In the matter between:


FIRSTRAND BANK LIMITED formerly known as FIRST

NATIONAL BANK OF SOUTHERN AFRICA LIMITED ….................................................................APPLICANT


And

SHAUN ERROL FESTER …......................................................................................................FIRST RESPONDENT

MARCHELLE ODETTE FESTER …..................................................................................SECOND RESPONDENT


Coram: DLODLO, J

Judgment by: DLODLO, J

For the Applicant: ADV. W. JONKER


Instructed by: Minde Schapiro & smith Inc.

Tyger Valley Office Park II

Cnr. Old Oak & Willie van Schoor Roads

BELLVILLE

(REF. HJ CROUS)

TEL. NO. (021) 918 9006


For the Respondents: ATTOR. K. ARMFIELD

Instructed: Kim Armfield & Associates

7 Voortrekker Road

BELLVILLE

(REF. Kim Armfield)

TEL. NO. (021) 949 2211



Date(s) of Hearing: 9 SEPTEMBER 2011


Judgment delivered on: 15 SEPTEMBER 2011



REPORTABLE CASE NO. 14597/2011




In the matter between:



FIRSTRAND BANK LIMITED formerly known as FIRST

NATIONAL BANK OF SOUTHERN AFRICA LIMITED …...............................................APPLICANT



And


SHAUN ERROL FESTER …...........................................................................FIRST RESPONDENT

MARCHELLE ODETTE FESTER …............................................................SECOND RESPONDENT






JUDGMENT DELIVERED ON THURSDAY, 15 SEPTEMBER 2011





DLODLO, J



[1] This is an opposed application for summary judgment against the Defendants for payment of the sum of R806 264.88, together with interest, being the amount due in terms of a loan advanced to the Defendants against the security of a mortgage bond over Erf 6594 Kraaifontein. The Plaintiff is also seeking an order declaring the immovable property executable. The immovable property is the Defendants' primary residence and accordingly Rule 46 finds application. The loan agreement and mortgage bond qualifies as credit agreements within the meaning of the National Credit Act 34 of 2005 (the "NCA"). The Defendants do not dispute the conclusion of the loan agreement that monies were advanced, their failure to pay and the amount claimed. The Defendants rely on defences in terms of the NCA and contend that an order declaring the property executable will infringe on their rights in terms of section 26(1) of the Constitution.




NCA DEFENCES:

[2] It is common cause that the First Defendant applied to be placed under debt review in terms of section 86(7) of the NCA, pursuant to which an order was made by the Kuilsriver Magistrate's Court on 22 March 2011 in terms of which the debts of the First Defendant was restructured in terms of section 87 (1) (b) (ii) of the NCA. A copy of the debt restructuring order is annexed as annexure "C" to the summons. It is common cause that the instalment payable by the first defendant in terms of the restructuring order was the sum of R5 472.65 per month, commencing on April 2011. It is furthermore common cause that the First Defendant defaulted with his payments in terms of the restructuring order. The First Defendant admits defaulting for the month- of May 2011, and, furthermore, the First Defendant admits being in arrears with his payment obligations in terms of the debt restructuring order as at the end of July in the sum of R4 648.53 as stated in paragraph 5 of the Practice Note Affidavit. The Plaintiff alleges in its summons that by virtue of the First Defendant's breach of the restructuring order, the statutory bar to proceed to enforce by litigation its rights under the agreements is uplifted in terms of section 88 (3) (b) (ii) of the NCA. The First Defendant contends that it remedied its breach and paid up the arrears during the month of August 2011 and as such, the debt review has not terminated.

== Task statement ==
Copy out the court judgment, starting with "For the Applicant: ADV." and going on through "(REF. HJ CROUS)", but change "Instructed by" to "Attorneys".

== Supplied information ==
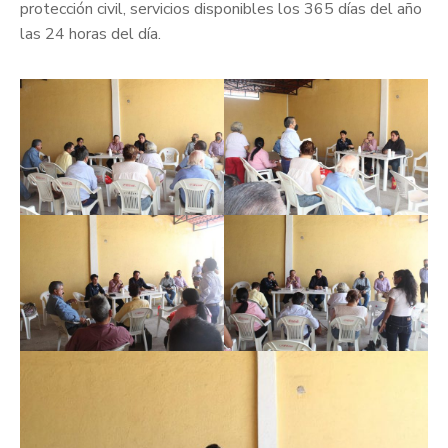
protección civil, servicios disponibles los 365 días del año
las 24 horas del día.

== Exercise response ==
For the Applicant: ADV. W. JONKER


Attorneys: Minde Schapiro & smith Inc.

Tyger Valley Office Park II

Cnr. Old Oak & Willie van Schoor Roads

BELLVILLE

(REF. HJ CROUS)